I'm so sorry this happened to you op. You did nothing to deserve it and you have nothing to blame yourself for.
Therapy can work wonders, but it needs to be at a time when you're ready to engage with it and with the right therapist. I've tried a few times and with different therapists until I found one who I feel I'm actually making progress with. So it might be worth revisiting at a different point in time or with a different person until you feel safe and ready.
If this person is blackmailing you then op I think you really need to contact the police. At the very least to have it logged incase this person tries again to harm you or someone you care about.
I think your husband may be reacting the way he is for a number of reasons but ultimately none of those reasons are a good excuse and I agree with the pp who has said that he's not the right person to support you with this. In fact I'd say that his reaction has probably caused irreversible harm to your marriage and that may well only grow with time when you feel stronger and have processed the trauma of this more.
I think you need to contact police, a rape crisis centre, and I personally would ask him to leave when you feel ready. You deserve better than this from him.
Financially would you feel able to manage on your own or could this be something you can work towards?

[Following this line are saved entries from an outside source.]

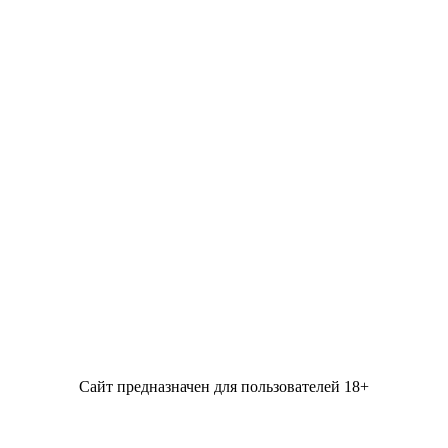
Сайт предназначен для пользователей 18+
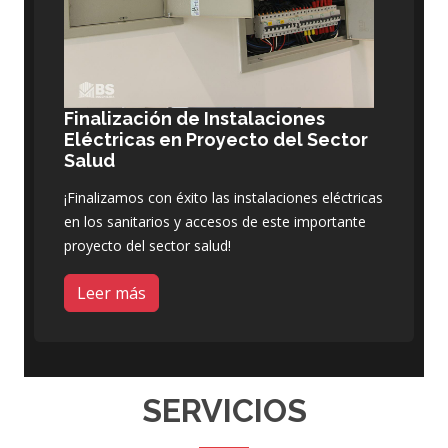
Finalización de Instalaciones
Eléctricas en Proyecto del Sector
Salud
¡Finalizamos con éxito las instalaciones eléctricas
en los sanitarios y accesos de este importante
proyecto del sector salud!
Leer más
SERVICIOS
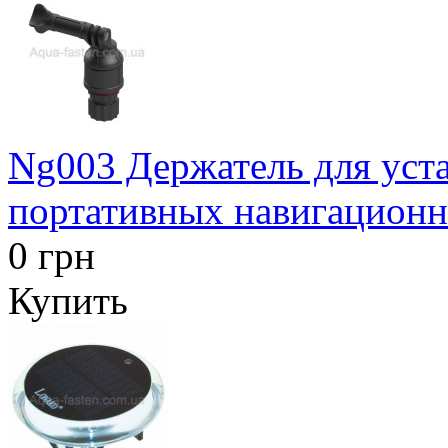
Ng003 Держатель для уст
портативных навигационн
0 грн
Купить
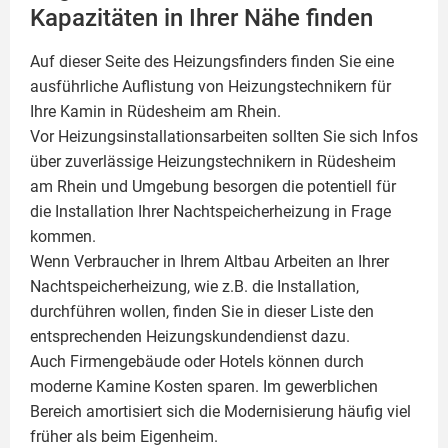
Kapazitäten in Ihrer Nähe finden
Auf dieser Seite des Heizungsfinders finden Sie eine
ausführliche Auflistung von Heizungstechnikern für
Ihre
Kamin
in Rüdesheim am Rhein.
Vor Heizungsinstallationsarbeiten sollten Sie sich Infos
über zuverlässige Heizungstechnikern in Rüdesheim
am Rhein und Umgebung besorgen die potentiell für
die Installation Ihrer Nachtspeicherheizung in Frage
kommen.
Wenn Verbraucher in Ihrem Altbau Arbeiten an Ihrer
Nachtspeicherheizung, wie z.B. die Installation,
durchführen wollen, finden Sie in dieser Liste den
entsprechenden Heizungskundendienst dazu.
Auch Firmengebäude oder Hotels können durch
moderne Kamine Kosten sparen. Im gewerblichen
Bereich amortisiert sich die Modernisierung häufig viel
früher als beim Eigenheim.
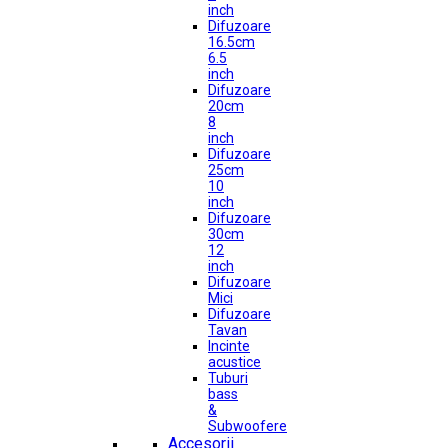
inch
Difuzoare
16.5cm
6.5
inch
Difuzoare
20cm
8
inch
Difuzoare
25cm
10
inch
Difuzoare
30cm
12
inch
Difuzoare
Mici
Difuzoare
Tavan
Incinte
acustice
Tuburi
bass
&
Subwoofere
Accesorii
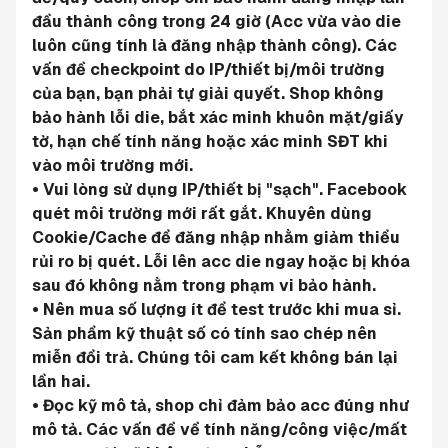
đầu thành công trong 24 giờ (Acc vừa vào die 
luôn cũng tính là đăng nhập thành công). Các 
vấn đề checkpoint do IP/thiết bị/môi trường 
của bạn, bạn phải tự giải quyết. Shop không 
bảo hành lỗi die, bắt xác minh khuôn mặt/giấy 
tờ, hạn chế tính năng hoặc xác minh SĐT khi 
vào môi trường mới.
• Vui lòng sử dụng IP/thiết bị "sạch". Facebook 
quét môi trường mới rất gắt. Khuyên dùng 
Cookie/Cache để đăng nhập nhằm giảm thiểu 
rủi ro bị quét. Lỗi lên acc die ngay hoặc bị khóa 
sau đó không nằm trong phạm vi bảo hành.
• Nên mua số lượng ít để test trước khi mua sỉ. 
Sản phẩm kỹ thuật số có tính sao chép nên 
miễn đổi trả. Chúng tôi cam kết không bán lại 
lần hai.
• Đọc kỹ mô tả, shop chỉ đảm bảo acc đúng như 
mô tả. Các vấn đề về tính năng/công việc/mất 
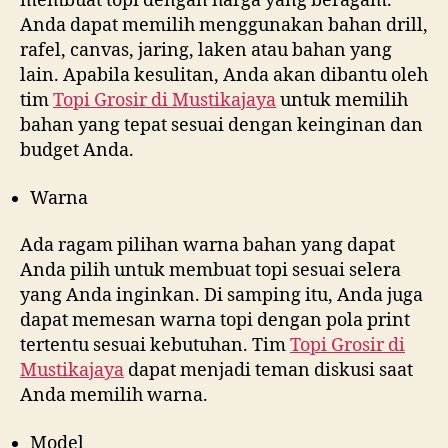
membuat topi dengan harga yang beragam.
Anda dapat memilih menggunakan bahan drill,
rafel, canvas, jaring, laken atau bahan yang
lain. Apabila kesulitan, Anda akan dibantu oleh
tim
Topi Grosir di
Mustikajaya
untuk memilih
bahan yang tepat sesuai dengan keinginan dan
budget Anda.
Warna
Ada ragam pilihan warna bahan yang dapat
Anda pilih untuk membuat topi sesuai selera
yang Anda inginkan. Di samping itu, Anda juga
dapat memesan warna topi dengan pola print
tertentu sesuai kebutuhan. Tim
Topi Grosir di
Mustikajaya
dapat menjadi teman diskusi saat
Anda memilih warna.
Model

You don't need to make any decisions right this minute so you have time to talk to the likes of citizens advice about entitlements and take your time to weigh up your options.
I do think reporting this to the police is very, very important op. I know it may not lead to any kind of 'justice' as we would like to hope it would, but it means you've put him on their radar and he's not been allowed to just continue living his life with no consequence. If other women have had similar experiences then it may be that what you report fills in the gaps.